§ Excerpt provided:
Skip to contents

Simulate many datasets under candidate validation designs

Usage

simulate_validatedData(
  n_datasets,
  design_type = c("BySpecies", "FixedPercent"),
  scenarios = NULL,
  nsites = 100,
  nspecies = 8,
  nvisits = 3,
  psi = runif(nspecies, 0.1, 0.9),
  lambda = abs(rnorm(nspecies, 0, 5)),
  theta = t(apply(diag(18, nrow = nspecies) + 2, 1, function(x) {
    
    nimble::rdirch(alpha = x)
 })),
  confirmable_limits = NULL,
  scen_expand = TRUE,
  scen_df = NULL,
  save_datasets = FALSE,
  save_masked_datasets = FALSE,
  directory = tempdir()
)

Arguments

n_datasets

The number of datasets you would like to have simulated. Each of these simulated datasets will be subjected to all candidate validation designs.

design_type

Character string, either "BySpecies" for a stratified-by-species design, or "FixedPercentage" for a fixed effort design (see Oram et al., in review for more details on each of these)

scenarios

if design_type = "BySpecies", the scenarios argument must be a list with each entry corresponding to the potential levels of effort for a particular autoID label. If design_type == "FixedPercent", then the scenarios argument must be a vector with each entry corresponding to a potential percent of calls to be sampled from the first visit at each site. See vignette for an example.

nsites

number of sites in each dataset

nspecies

size of the species assemblage

nvisits

the number of visits to each site. Note that these simulations assume a balanced design.

psi

a vector of length nspecies with the assumed occurrence probabilities for each species

lambda

a vector of length nspecies with the assumed relative activity levels for each species. Make sure the order is correct and matches psi.

§ Dataset extract:
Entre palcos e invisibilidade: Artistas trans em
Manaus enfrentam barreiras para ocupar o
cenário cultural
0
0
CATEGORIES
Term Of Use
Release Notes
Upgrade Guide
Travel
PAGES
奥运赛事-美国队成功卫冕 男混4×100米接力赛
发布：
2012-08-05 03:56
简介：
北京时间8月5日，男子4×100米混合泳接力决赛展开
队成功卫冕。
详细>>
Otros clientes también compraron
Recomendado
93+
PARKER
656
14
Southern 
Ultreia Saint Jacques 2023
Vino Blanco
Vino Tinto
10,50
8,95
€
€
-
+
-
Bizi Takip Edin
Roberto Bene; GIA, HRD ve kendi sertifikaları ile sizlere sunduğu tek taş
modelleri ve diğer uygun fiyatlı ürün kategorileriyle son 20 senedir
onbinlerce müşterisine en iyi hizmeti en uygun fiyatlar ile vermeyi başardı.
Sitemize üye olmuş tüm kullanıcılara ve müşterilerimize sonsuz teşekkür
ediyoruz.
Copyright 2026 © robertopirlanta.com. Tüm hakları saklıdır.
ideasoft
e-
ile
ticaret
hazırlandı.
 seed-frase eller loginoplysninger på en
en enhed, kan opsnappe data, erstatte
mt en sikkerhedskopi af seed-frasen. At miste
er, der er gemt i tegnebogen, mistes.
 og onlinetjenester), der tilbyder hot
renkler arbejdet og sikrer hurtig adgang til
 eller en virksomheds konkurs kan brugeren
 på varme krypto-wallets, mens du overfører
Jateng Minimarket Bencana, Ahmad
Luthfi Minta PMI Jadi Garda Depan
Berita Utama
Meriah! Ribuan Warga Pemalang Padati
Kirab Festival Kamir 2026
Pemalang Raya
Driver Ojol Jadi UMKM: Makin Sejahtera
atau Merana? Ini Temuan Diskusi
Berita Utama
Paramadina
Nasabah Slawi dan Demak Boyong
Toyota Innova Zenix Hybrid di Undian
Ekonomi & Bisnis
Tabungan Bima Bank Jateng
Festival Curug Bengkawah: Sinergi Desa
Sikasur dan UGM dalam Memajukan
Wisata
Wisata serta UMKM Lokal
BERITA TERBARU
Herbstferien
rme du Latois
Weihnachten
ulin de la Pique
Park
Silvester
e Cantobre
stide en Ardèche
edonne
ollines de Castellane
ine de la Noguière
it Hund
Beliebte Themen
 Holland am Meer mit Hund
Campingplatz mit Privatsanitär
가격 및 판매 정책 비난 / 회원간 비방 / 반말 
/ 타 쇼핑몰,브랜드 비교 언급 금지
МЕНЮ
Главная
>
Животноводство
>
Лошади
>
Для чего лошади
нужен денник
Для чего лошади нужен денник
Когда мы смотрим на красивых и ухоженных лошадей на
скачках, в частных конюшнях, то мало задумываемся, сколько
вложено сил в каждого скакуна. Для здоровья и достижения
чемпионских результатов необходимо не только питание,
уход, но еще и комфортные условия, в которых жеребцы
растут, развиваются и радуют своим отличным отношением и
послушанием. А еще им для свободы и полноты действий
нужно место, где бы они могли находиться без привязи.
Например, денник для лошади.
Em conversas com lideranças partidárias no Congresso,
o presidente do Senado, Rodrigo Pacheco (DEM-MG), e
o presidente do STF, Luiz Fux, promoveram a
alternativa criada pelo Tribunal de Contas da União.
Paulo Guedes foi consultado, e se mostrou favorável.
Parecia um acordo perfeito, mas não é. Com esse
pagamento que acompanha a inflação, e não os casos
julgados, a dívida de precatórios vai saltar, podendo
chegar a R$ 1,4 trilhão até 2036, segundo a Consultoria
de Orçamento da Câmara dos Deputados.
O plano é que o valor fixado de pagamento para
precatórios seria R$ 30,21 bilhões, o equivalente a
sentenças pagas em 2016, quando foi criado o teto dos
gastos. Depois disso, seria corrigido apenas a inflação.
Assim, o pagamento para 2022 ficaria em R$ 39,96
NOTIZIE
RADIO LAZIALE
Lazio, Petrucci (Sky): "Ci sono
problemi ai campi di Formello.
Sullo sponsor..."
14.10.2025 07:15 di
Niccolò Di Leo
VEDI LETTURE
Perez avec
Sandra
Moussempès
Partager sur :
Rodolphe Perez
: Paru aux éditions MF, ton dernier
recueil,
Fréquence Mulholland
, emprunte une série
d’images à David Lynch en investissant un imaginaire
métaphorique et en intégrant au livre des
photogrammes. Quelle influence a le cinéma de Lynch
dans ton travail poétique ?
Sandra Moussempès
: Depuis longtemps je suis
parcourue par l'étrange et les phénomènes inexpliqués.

§ Tasks to carry out:
1. Duplicate the passage of the simulate_validatedData help page from "The number of datasets" up to and including "for an example.".
2. Answer these about the simulate_validatedData help page:
(a) What is the default value of nsites?
(b) What do the simulations assume about the design, according to the nvisits entry?
(c) What is the default value of directory?
3. Name every argument that has its own entry under the Arguments heading of the simulate_validatedData help page.

§ Exercise answers:
1.
The number of datasets you would like to have simulated. Each of these simulated datasets will be subjected to all candidate validation designs.

design_type

Character string, either "BySpecies" for a stratified-by-species design, or "FixedPercentage" for a fixed effort design (see Oram et al., in review for more details on each of these)

scenarios

if design_type = "BySpecies", the scenarios argument must be a list with each entry corresponding to the potential levels of effort for a particular autoID label. If design_type == "FixedPercent", then the scenarios argument must be a vector with each entry corresponding to a potential percent of calls to be sampled from the first visit at each site. See vignette for an example.

2.
(a) 100
(b) They assume a balanced design.
(c) tempdir()

3. n_datasets, design_type, scenarios, nsites, nspecies, nvisits, psi, lambda